*** Block opens ***

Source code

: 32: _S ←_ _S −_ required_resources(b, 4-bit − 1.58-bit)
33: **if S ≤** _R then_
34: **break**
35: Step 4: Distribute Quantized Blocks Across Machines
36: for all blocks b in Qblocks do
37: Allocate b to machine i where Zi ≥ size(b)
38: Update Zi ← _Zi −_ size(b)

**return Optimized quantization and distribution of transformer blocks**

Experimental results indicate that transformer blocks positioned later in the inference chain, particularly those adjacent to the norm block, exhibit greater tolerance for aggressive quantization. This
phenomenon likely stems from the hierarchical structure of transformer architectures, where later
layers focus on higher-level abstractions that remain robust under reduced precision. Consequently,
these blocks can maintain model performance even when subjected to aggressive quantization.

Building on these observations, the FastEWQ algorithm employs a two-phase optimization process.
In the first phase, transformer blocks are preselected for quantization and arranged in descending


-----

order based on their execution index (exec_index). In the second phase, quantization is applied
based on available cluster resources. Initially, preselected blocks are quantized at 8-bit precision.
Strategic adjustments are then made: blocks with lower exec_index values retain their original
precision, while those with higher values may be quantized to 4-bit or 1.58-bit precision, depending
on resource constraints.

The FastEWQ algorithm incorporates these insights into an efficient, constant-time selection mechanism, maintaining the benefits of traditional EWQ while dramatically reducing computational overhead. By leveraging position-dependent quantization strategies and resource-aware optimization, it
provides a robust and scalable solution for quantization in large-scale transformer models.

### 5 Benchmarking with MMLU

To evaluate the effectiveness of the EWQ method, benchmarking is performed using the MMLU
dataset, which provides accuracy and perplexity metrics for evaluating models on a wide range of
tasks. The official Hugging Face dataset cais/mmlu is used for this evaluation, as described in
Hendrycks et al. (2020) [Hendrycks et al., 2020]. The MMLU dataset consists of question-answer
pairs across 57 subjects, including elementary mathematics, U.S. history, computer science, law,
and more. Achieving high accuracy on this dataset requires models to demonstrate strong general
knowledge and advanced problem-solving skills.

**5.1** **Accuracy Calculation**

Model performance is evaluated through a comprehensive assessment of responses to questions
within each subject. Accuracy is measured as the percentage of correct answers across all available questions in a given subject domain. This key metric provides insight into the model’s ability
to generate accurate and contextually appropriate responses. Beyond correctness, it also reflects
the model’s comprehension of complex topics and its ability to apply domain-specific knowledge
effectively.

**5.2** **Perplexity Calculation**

*** Block closes ***

* Task prompt *
The full set of entries above has to be restated exactly.

* Task result *
Source code

: 32: _S ←_ _S −_ required_resources(b, 4-bit − 1.58-bit)
33: **if S ≤** _R then_
34: **break**
35: Step 4: Distribute Quantized Blocks Across Machines
36: for all blocks b in Qblocks do
37: Allocate b to machine i where Zi ≥ size(b)
38: Update Zi ← _Zi −_ size(b)

**return Optimized quantization and distribution of transformer blocks**

Experimental results indicate that transformer blocks positioned later in the inference chain, particularly those adjacent to the norm block, exhibit greater tolerance for aggressive quantization. This
phenomenon likely stems from the hierarchical structure of transformer architectures, where later
layers focus on higher-level abstractions that remain robust under reduced precision. Consequently,
these blocks can maintain model performance even when subjected to aggressive quantization.

Building on these observations, the FastEWQ algorithm employs a two-phase optimization process.
In the first phase, transformer blocks are preselected for quantization and arranged in descending


-----

order based on their execution index (exec_index). In the second phase, quantization is applied
based on available cluster resources. Initially, preselected blocks are quantized at 8-bit precision.
Strategic adjustments are then made: blocks with lower exec_index values retain their original
precision, while those with higher values may be quantized to 4-bit or 1.58-bit precision, depending
on resource constraints.

The FastEWQ algorithm incorporates these insights into an efficient, constant-time selection mechanism, maintaining the benefits of traditional EWQ while dramatically reducing computational overhead. By leveraging position-dependent quantization strategies and resource-aware optimization, it
provides a robust and scalable solution for quantization in large-scale transformer models.

### 5 Benchmarking with MMLU

To evaluate the effectiveness of the EWQ method, benchmarking is performed using the MMLU
dataset, which provides accuracy and perplexity metrics for evaluating models on a wide range of
tasks. The official Hugging Face dataset cais/mmlu is used for this evaluation, as described in
Hendrycks et al. (2020) [Hendrycks et al., 2020]. The MMLU dataset consists of question-answer
pairs across 57 subjects, including elementary mathematics, U.S. history, computer science, law,
and more. Achieving high accuracy on this dataset requires models to demonstrate strong general
knowledge and advanced problem-solving skills.

**5.1** **Accuracy Calculation**

Model performance is evaluated through a comprehensive assessment of responses to questions
within each subject. Accuracy is measured as the percentage of correct answers across all available questions in a given subject domain. This key metric provides insight into the model’s ability
to generate accurate and contextually appropriate responses. Beyond correctness, it also reflects
the model’s comprehension of complex topics and its ability to apply domain-specific knowledge
effectively.

**5.2** **Perplexity Calculation**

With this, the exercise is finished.